Brief → Your answer should repeat the entries in full, exactly as given, with no pictures.

┌─ Dataset entries

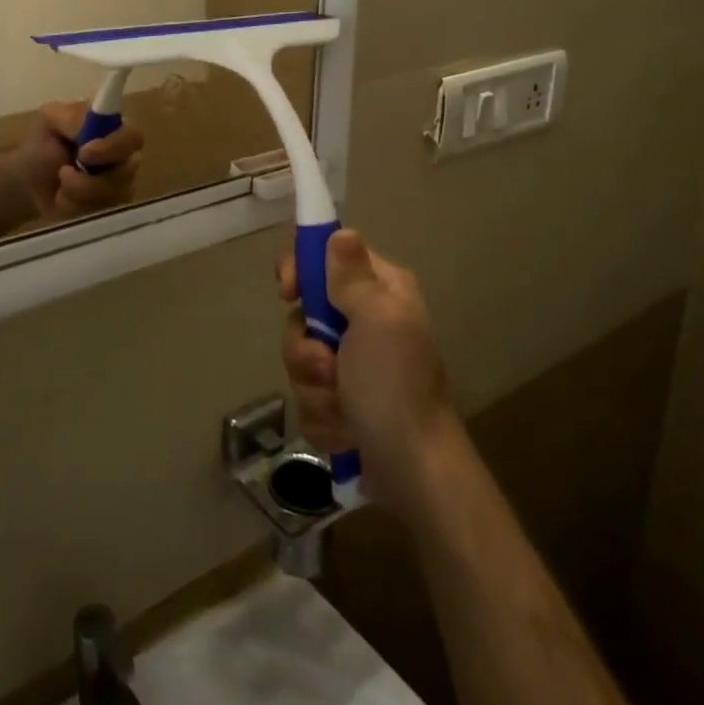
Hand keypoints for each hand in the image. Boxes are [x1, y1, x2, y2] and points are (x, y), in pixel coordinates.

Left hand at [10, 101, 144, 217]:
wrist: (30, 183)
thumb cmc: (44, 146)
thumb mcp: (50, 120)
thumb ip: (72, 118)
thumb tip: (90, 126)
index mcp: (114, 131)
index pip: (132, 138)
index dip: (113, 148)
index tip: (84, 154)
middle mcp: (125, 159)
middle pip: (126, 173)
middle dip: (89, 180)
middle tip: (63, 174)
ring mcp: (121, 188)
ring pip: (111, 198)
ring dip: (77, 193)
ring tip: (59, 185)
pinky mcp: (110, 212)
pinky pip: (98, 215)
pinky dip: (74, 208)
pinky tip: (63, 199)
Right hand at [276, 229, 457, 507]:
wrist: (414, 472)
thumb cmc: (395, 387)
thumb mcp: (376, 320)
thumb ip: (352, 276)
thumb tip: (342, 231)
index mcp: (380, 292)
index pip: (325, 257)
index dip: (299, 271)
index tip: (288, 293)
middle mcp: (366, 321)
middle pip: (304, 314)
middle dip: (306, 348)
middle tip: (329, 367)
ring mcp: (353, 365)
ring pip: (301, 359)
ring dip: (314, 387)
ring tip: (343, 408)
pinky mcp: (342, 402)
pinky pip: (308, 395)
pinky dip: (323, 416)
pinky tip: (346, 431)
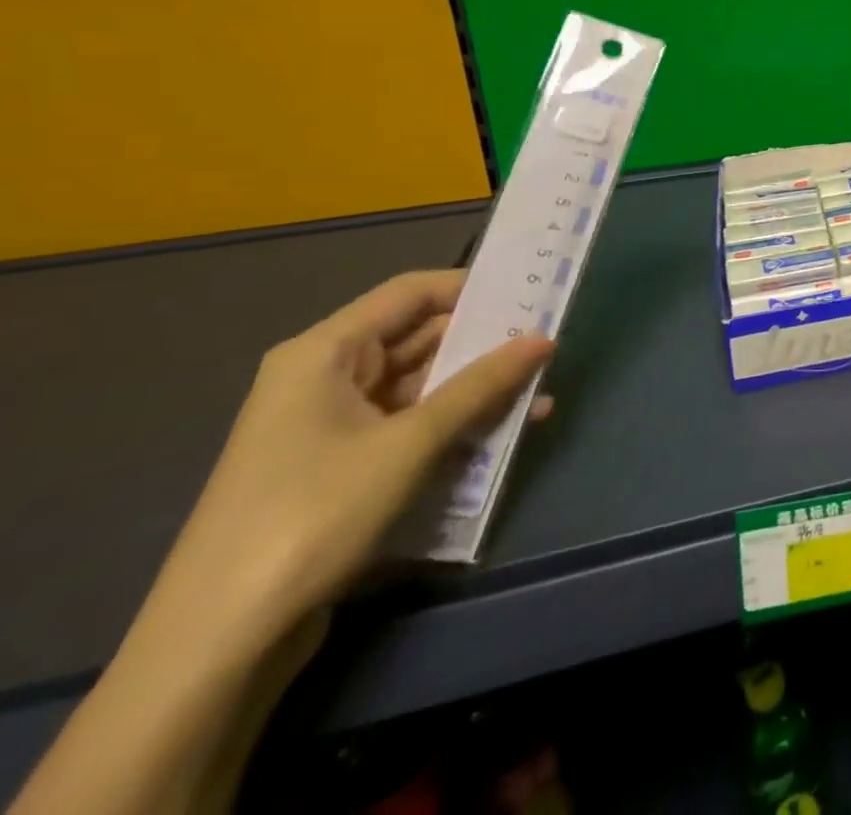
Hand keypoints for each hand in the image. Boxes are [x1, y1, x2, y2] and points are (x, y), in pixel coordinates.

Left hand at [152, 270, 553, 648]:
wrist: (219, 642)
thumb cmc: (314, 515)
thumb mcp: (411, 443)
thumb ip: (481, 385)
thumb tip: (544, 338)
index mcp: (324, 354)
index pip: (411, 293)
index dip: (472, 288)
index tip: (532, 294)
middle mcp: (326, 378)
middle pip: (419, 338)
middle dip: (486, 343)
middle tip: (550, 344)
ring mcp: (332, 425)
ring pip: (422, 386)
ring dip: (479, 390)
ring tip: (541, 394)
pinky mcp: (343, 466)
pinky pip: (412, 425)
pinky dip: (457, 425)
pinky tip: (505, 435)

└─

Output for this exercise →
Hand keypoints for each hand in the image. Boxes are [x1, y1, x2, y2] and points are (x, y), in pixel coordinates.

Left hand at [10, 101, 144, 217]:
wrist: (30, 183)
thumb cmc: (44, 146)
thumb mcp: (50, 120)
thumb ip: (72, 118)
thumb tip: (90, 126)
index mcp: (114, 131)
index pip: (132, 138)
index dip: (113, 148)
index tip: (84, 154)
middle mcp: (125, 159)
middle pip: (126, 173)
middle dip: (89, 180)
middle tip: (63, 174)
ring mcp: (121, 188)
ring pip: (111, 198)
ring dip: (77, 193)
ring tip: (59, 185)
pinky mcp: (110, 212)
pinky pip: (98, 215)
pinky dip: (74, 208)
pinky tip: (63, 199)
Right hand at [276, 229, 457, 507]:
wrist: (414, 472)
thumb cmc: (395, 387)
thumb mcp: (376, 320)
thumb ip: (352, 276)
thumb tip: (342, 231)
index mcp: (380, 292)
index pip: (325, 257)
index dip: (299, 271)
index tip: (288, 293)
middle mcp: (366, 321)
middle pip: (304, 314)
middle dip: (306, 348)
middle tip: (329, 367)
ring mcp: (353, 365)
ring pip: (301, 359)
ring dip: (314, 387)
ring tip: (343, 408)
pinky mcp: (342, 402)
pinky pip: (308, 395)
pinky dip: (323, 416)
pinky tip: (346, 431)
Hand keypoints for each hand in the image. Boxes are [x1, y1, x2, y2] and points are (x, y), in pixel coordinates.

Left hand at [152, 270, 553, 648]:
wrist: (219, 642)
thumb cmc: (314, 515)
thumb mcp: (411, 443)
thumb ip: (481, 385)
thumb tip: (544, 338)
index mcp: (324, 354)
index pip: (411, 293)
index dip: (472, 288)
index tip: (532, 294)
middle mcp: (326, 378)
middle pip: (419, 338)
middle dip: (486, 343)
middle tip: (550, 344)
ring mcp: (332, 425)
ring pip: (422, 386)
ring dip: (479, 390)
ring tip: (541, 394)
pinky mcp: (343, 466)
pinky pip: (412, 425)
pinky dip: (457, 425)
pinky tip: (505, 435)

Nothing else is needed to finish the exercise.